Kuusisto on culture
If people are things, more or less, then we need not worry much about them; if we are teachers we need merely speak in their direction, test their recall, and so forth. The process can be almost entirely mechanical. But if they are people, watch out.
Stephen Kuusisto‘s 12/13/09 posting, “A Largely Lonely Triumph: Disability and Contemporary Higher Education,” however, exposes the cost of treating people as less than full members of the human community. Carefully picking quotations from a Helen Keller: A Life by Dorothy Herrmann, Kuusisto points to Keller’s loneliness and the awkwardness of most members of the college community in her presence. Keller herself found a metaphor for portions of the experience, saying that the instructors were as “impersonal as Victrolas” — people who had found largely mechanical means of relating to this student who they had an ethical obligation not just to educate but to treat decently and humanely.
Against what he calls an “Autocracy of the Victrola” that is commonplace in higher education today (see his list of linked examples), Kuusisto places the idea of culture: the webwork of meanings and rituals and agreements that make up civil life. He suggests that a cultural movement belonging to people with disabilities challenges the foot-dragging of academic culture, and that a better arrangement will require that the one culture be influenced by the other. He writes:
The issue of inclusion for people with disabilities in higher ed is a matter of culture: far too many colleges and universities fail to imagine that people with disabilities represent a cultural movement. (Let’s leave aside for the moment the powerful statistical urgencies represented by the finding that nearly 10 per cent of matriculating freshmen are self-identifying as having a disability.)

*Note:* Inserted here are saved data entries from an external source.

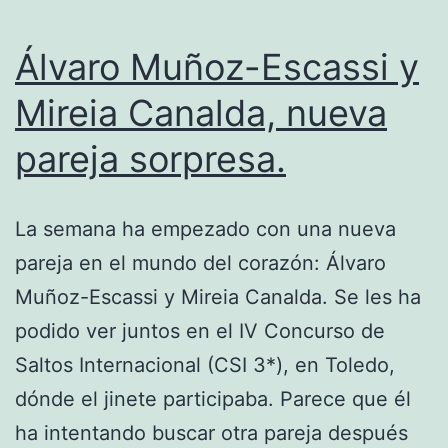
Álvaro Muñoz-Escassi y
Mireia Canalda, nueva
pareja sorpresa.
La semana ha empezado con una nueva
pareja en el mundo del corazón: Álvaro
Muñoz-Escassi y Mireia Canalda. Se les ha
podido ver juntos en el IV Concurso de
Saltos Internacional (CSI 3*), en Toledo,
dónde el jinete participaba. Parece que él
ha intentando buscar otra pareja después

A cultural understanding of disability means at its very core that students or staff with disabilities are our children, our sisters, daughters, sons, fathers and mothers, our veterans, our colleagues. But it means more than that: an academic or curricular awareness of disability means that our nation’s institutions of higher learning will finally sense that what they “do” they do for all and with no oppositional and expensive and demeaning hand wringing. Such a position requires that disability services and academic culture–matters of curricular planning and cultural diversity be wedded as they should be.
With these words Kuusisto makes clear that the solution to the Autocracy of the Victrola is cultural, a process of connection and recognition and reconciliation, a process of learning akin to that required in order to be “wedded,” as he says in the closing sentence. None of us had better get married if we aren’t ready to acknowledge the experiences of others, or run colleges or stand at the front of classrooms or sign up to live in a dorm, I’d guess. None of us can contribute to the upkeep of our culture without that same skill, most likely, if culture is the webwork of meanings and rituals and agreements that make up civil life and if it is at the same time a process of connecting with and recognizing the identity of others.
Postscript. From another Kuusisto blog entry published on 12/11/09:
I say this not because blindness is a bad thing–far from it, for indeed I’ve been writing for over a decade now about the ways that blindness functions as a form of epistemology–all disabilities offer the normative world riches of mental diversity.